407. Altered prefrontal-thalamic neuronal integrity in bipolar I disorder

Abstract

Evidence from structural MRI and PET studies suggests that bipolar I disorder involves localized abnormalities in fronto-subcortical circuits regulating mood. Therefore, N-acetylaspartate (NAA; a neuronal/axonal marker) was measured by proton magnetic resonance spectroscopic imaging (1H MRSI) in the dorsolateral prefrontal cortex (DLFPC), prefrontal white matter, and thalamus bilaterally to determine whether there was evidence for altered neuronal integrity (neuronal loss or dysfunction) in prefrontal-thalamic pathways. Eleven medicated euthymic bipolar I disorder patients (diagnosed by DSM-IV criteria) and 11 normal control subjects underwent MRI and 1H MRSI using a Siemens VISION MRI/MRS system. MRI imaging sequences included T1 weighted scout views along with coronal MP RAGE and axial DSE images. Multi-slice 1H MRSI (TR/TE = 1960/135 ms; 280 × 280 mm2 FOV providing 8 × 8 mm2 in plane resolution) was acquired using 3 parallel slices along the same orientation as the DSE. Using in-house spectroscopic imaging display software, individual MRSI voxels (1.5 ml) were selected for spectral analysis in comparable regions bilaterally in the DLPFC, prefrontal white matter, and thalamus.

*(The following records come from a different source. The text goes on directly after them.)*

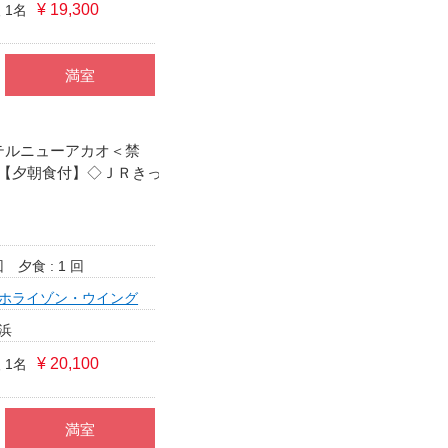
¥ 19,300
 1名
満室
テルニューアカオ＜禁
【夕朝食付】◇ＪＲきっ
回
夕食 : 1 回
ホライゾン・ウイング
浜
¥ 20,100
 1名
満室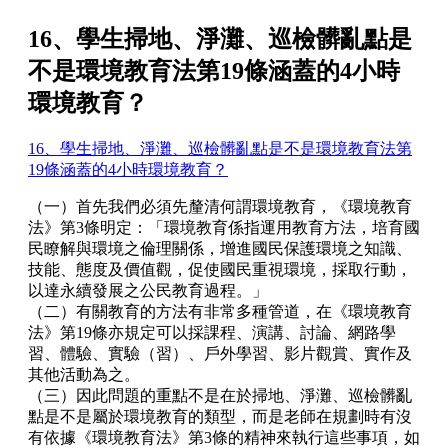
16、學生掃地、淨灘、巡檢髒亂點是
不是環境教育法第19條涵蓋的4小時
環境教育？
16、學生掃地、淨灘、巡檢髒亂點是不是環境教育法第
19條涵蓋的4小時環境教育？
（一）首先我們必須先釐清何謂環境教育，《環境教育
法》第3條明定：「環境教育係指運用教育方法，培育國
民瞭解與環境之倫理關係，增進國民保護環境之知識、
技能、態度及價值觀，促使國民重視環境，採取行動，
以達永續發展之公民教育過程。」
（二）有關教育的方法有非常多種管道，在《環境教育
法》第19條亦規定可以採課程、演講、討論、網路學
習、體驗、實驗（習）、戶外學習、影片觀賞、實作及
其他活動為之。
（三）因此問題的重點不是在於掃地、淨灘、巡檢髒亂
點是不是屬於環境教育的類型，而是老師在規劃時有沒
有依據《環境教育法》第3條的精神來執行這些事項，如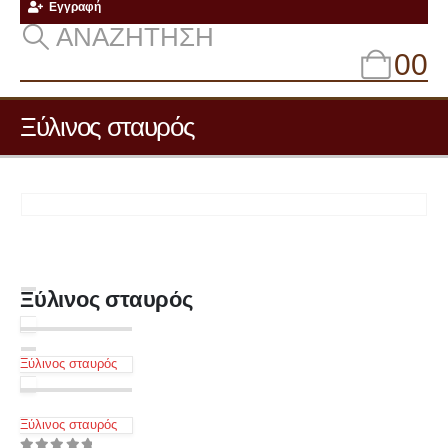
Εγγραφή
ΑΝΑΖΉΤΗΣΗ
0
0
Ξύλινος σταυρός
Ξύλινος σταυρός
Ξύλινος σταυρός
Ξύλινος σταυρός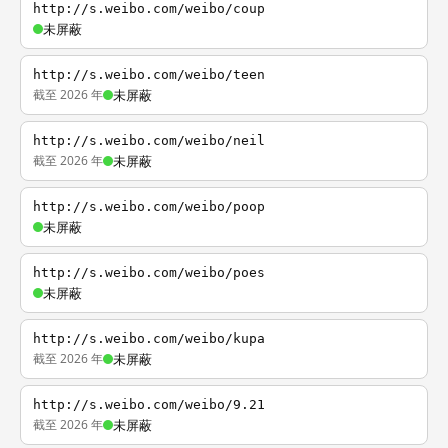
http://s.weibo.com/weibo/coup
未屏蔽
http://s.weibo.com/weibo/teen
截至 2026 年
未屏蔽
http://s.weibo.com/weibo/neil
截至 2026 年
未屏蔽
http://s.weibo.com/weibo/poop
未屏蔽
http://s.weibo.com/weibo/poes
未屏蔽
http://s.weibo.com/weibo/kupa
截至 2026 年
未屏蔽
http://s.weibo.com/weibo/9.21
截至 2026 年
未屏蔽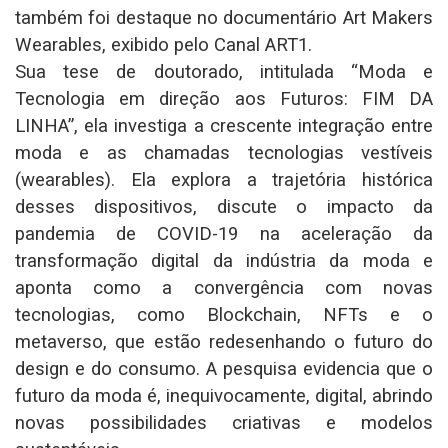
também foi destaque no documentário Art Makers
Wearables, exibido pelo Canal ART1.
Sua tese de doutorado, intitulada “Moda e
Tecnologia em direção aos Futuros: FIM DA
LINHA”, ela investiga a crescente integração entre
moda e as chamadas tecnologias vestíveis
(wearables). Ela explora a trajetória histórica
desses dispositivos, discute o impacto da
pandemia de COVID-19 na aceleração da
transformação digital da indústria da moda e
aponta como a convergência com novas
tecnologias, como Blockchain, NFTs e o
metaverso, que estão redesenhando o futuro do
design e do consumo. A pesquisa evidencia que o
futuro da moda é, inequivocamente, digital, abrindo
novas possibilidades criativas e modelos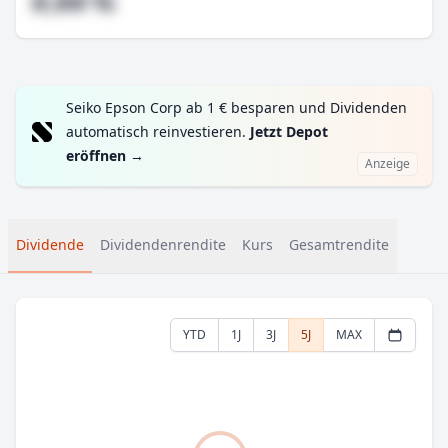
#,## %
Seiko Epson Corp ab 1 € besparen und Dividenden
automatisch reinvestieren.
Jetzt Depot
eröffnen
→
Anzeige
Dividende
Dividendenrendite
Kurs
Gesamtrendite
YTD
1J
3J
5J
MAX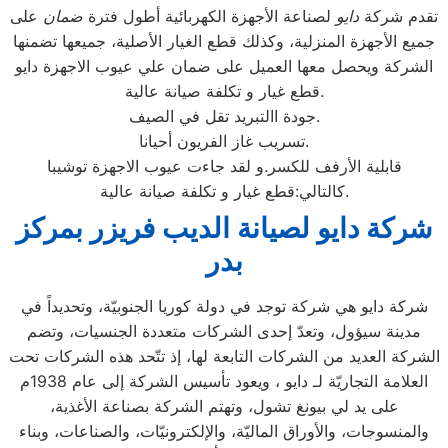
تقدم شركة
دايو
لصناعة الأجهزة الكهربائية أطول فترة
ضمان
على
جميع الأجهزة المنزلية، وكذلك قطع الغيار الأصلية، جميعها تضمنها
الشركة ويحصل معها العميل على ضمان علي عيوب الاجهزة دايو
قطع غيار و تكلفة صيانة عالية.
جودة االتبريد تقل في الصيف.
تسريب غاز الفريون أحيانا.
قابلية الأرفف للكسر.و لقد جاءت عيوب الاجهزة توشيبا
كالتالي:قطع غيار و تكلفة صيانة عالية.
شركة دايو لصيانة الديب فريزر بمركز
بدر
شركة دايو هي شركة توجد في دولة كوريا الجنوبيّة، وتحديداً في
مدينة سيؤول، وتعدّ إحدى الشركات متعددة الجنسيات، وتضم
الشركة العديد من الشركات التابعة لها، إذ تتّحد هذه الشركات تحت
العلامة التجاريّة لـ دايو ، ويعود تأسيس الشركة إلى عام 1938م
على يد لي بيونغ تشول، وتهتم الشركة بصناعة الأغذية،
والمنسوجات، والأوراق الماليّة، والإلكترونيّات، والصناعات، وبناء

Tissue enclosed in each MRSI voxel was also analyzed for amounts of gray matter, white matter, hyperintense white matter, and CSF using in-house software (SICORE) in order to obtain tissue volume corrected NAA concentration estimates. Repeated measures ANOVA revealed that compared to the control group, the patients with bipolar I disorder demonstrated: 1) decreased DLPFC NAA bilaterally (p = 0.0004), 2) decreased prefrontal white matter NAA bilaterally (p = 0.0014), 3) increased thalamic NAA bilaterally (p = 0.01), and 4) no significant group or lateralized differences in voxel tissue composition for any of the regions studied. Thus, the NAA alterations in the bipolar group were not due to any differences in voxel tissue heterogeneity between groups. The DLFPC reduction in NAA suggests neuronal loss/dysfunction whereas the observed prefrontal white matter NAA reduction is evidence for compromised axonal integrity that may result in functional disconnection of prefrontal-thalamic pathways. Increased thalamic NAA may represent neuronal hypertrophy, neuronal hyperplasia, or abnormal synaptic/dendritic pruning. The results definitely suggest that neuronal/axonal integrity of DLFPC-thalamic pathways is abnormal in bipolar I disorder.